Expanding on the partial data idea, this could make version tracking and any clever mechanics for duplication reduction much more difficult to implement/troubleshoot.

Supporting Assemblies

Supporting assemblies will have all information required for either external or internal perspectives saved.

What local projects referenced that are actually git sub-modules?

Questions & Concerns

  1. If supporting assemblies are being saved, what is the point of authenticating a user owns a repository when adding it directly. This idea undermines the entire purpose of authenticating.
  2. When handling different versions of the same assembly, should we store snapshots or diffs?
  3. Should the web server for the user website be a separate server than the one processing the C# projects? Meaning, the web server for users could be a Node.js application, whereas, the C# project processing server can be a ASP.NET server running .NET 6.0.

A developer attempts to add an assembly that has already been added indirectly as a supporting assembly to another repository. How will this work?

Since we are storing all information for external and internal perspectives for supporting assemblies; we can simply inform the user this repository has already been documented.

How will version tracking work?

Version tracking will be done via an assembly's version.

More information about .NET's assembly versioning can be found here. The implementation below is how assembly information will be retrieved in DotDocs.
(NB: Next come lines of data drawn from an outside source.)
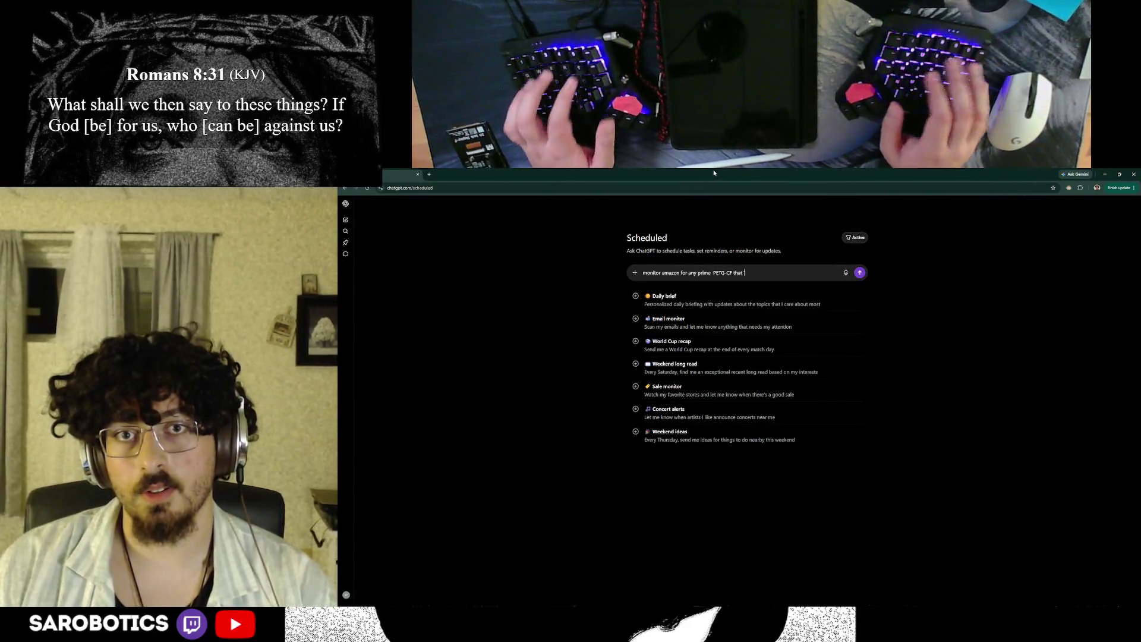
text(sa)
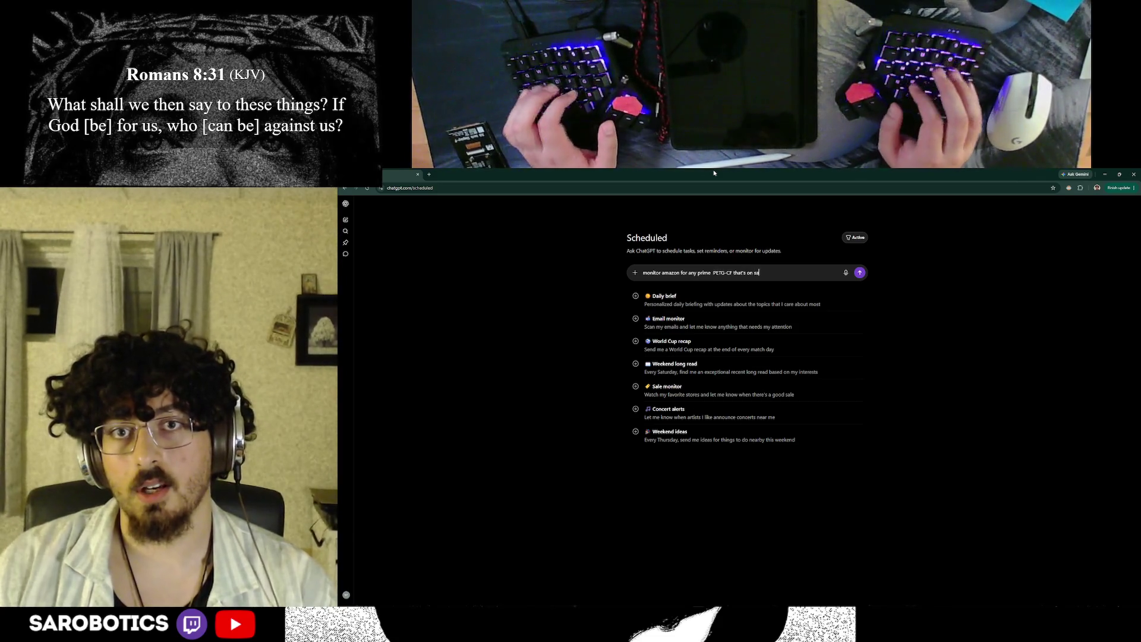
text(le or going for a good pric)
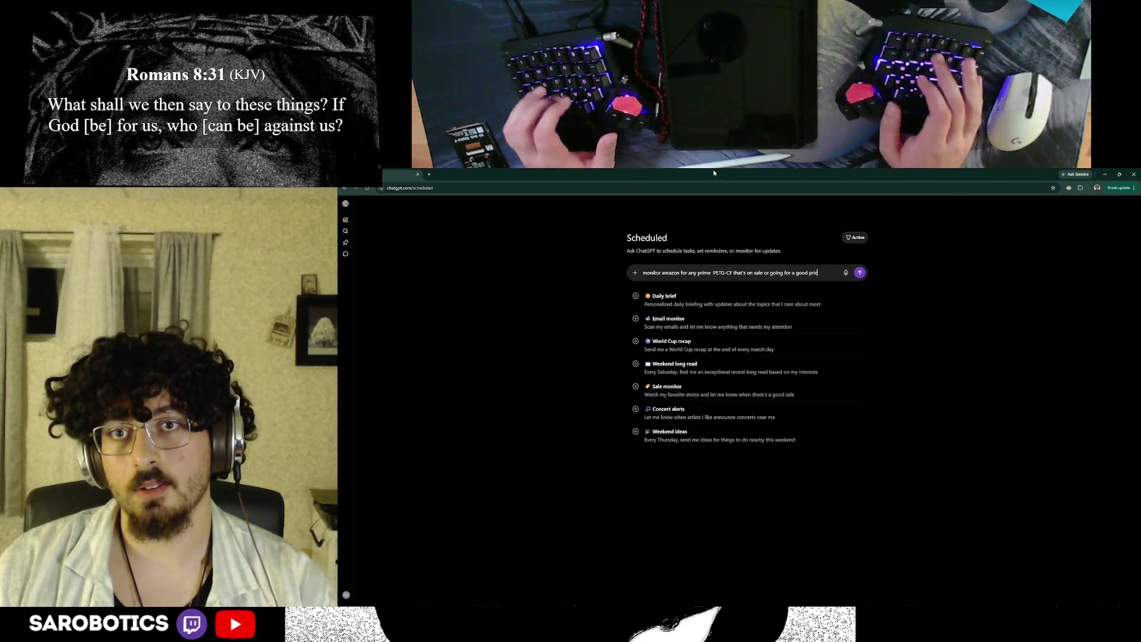
text(e compared to the)
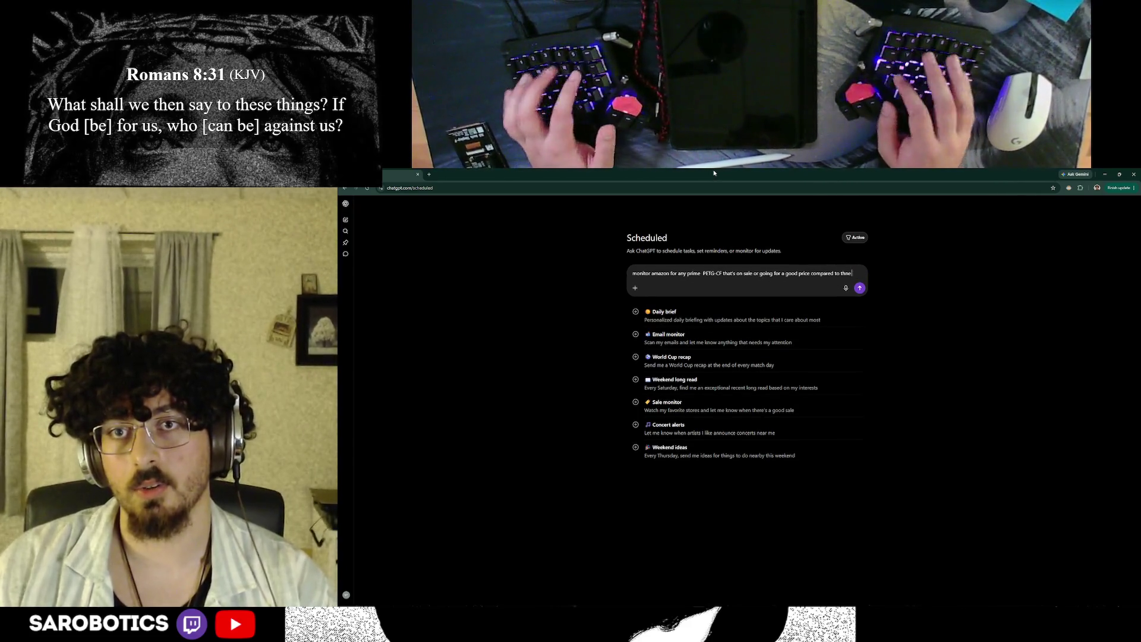
text( market st)
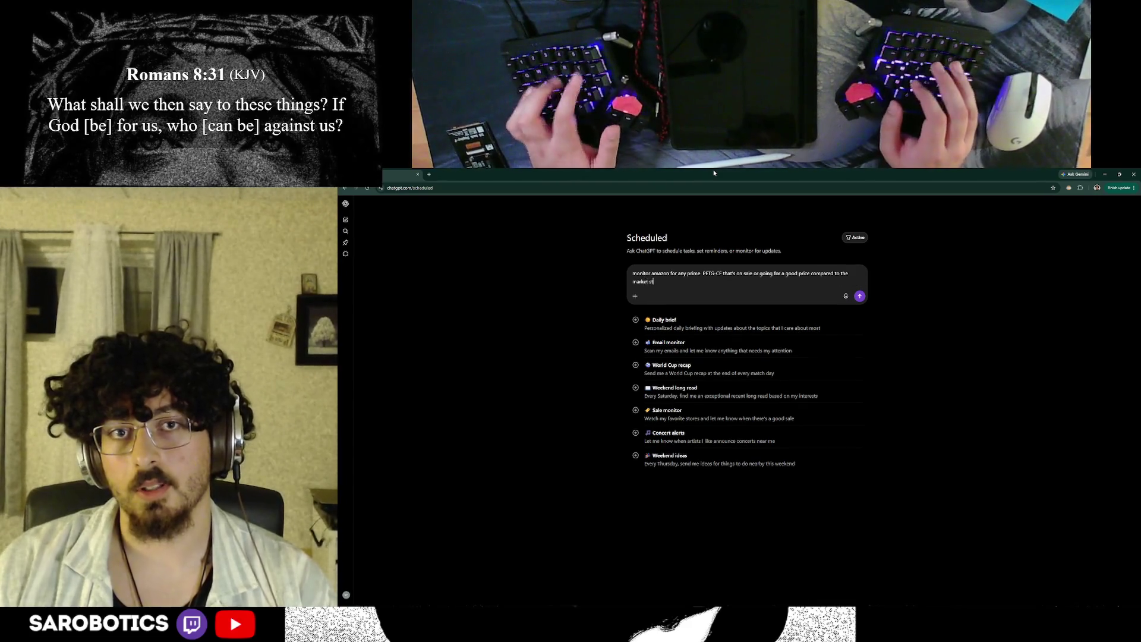
text(andard. al)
Assembly.GetName().Version // <major version>.<minor version>.<build number>.<revision>

Using assembly versions for version tracking was selected as it offers the most consistent & simplistic approach. For example, if a user adds a repository that adds supporting assemblies to the database (i.e., supporting assemblies owned by another party). If the owner of the supporting library later adds their repository, we need to identify that their assemblies already exists in the database, moreover, we need to identify if that exact version is already added. Once this is determined, we can use the existing records and prevent overwriting or duplication.

Checkout Time-bound and Versioning Documentation for Neo4j

How can we reduce duplicate instances of data between versions?

See Questions.

Should members be their own nodes or be apart of their owning type's node?

Generics?!? Constructed Generic Types?!?

Both generic types and constructed generic types will be saved as normal concrete types would.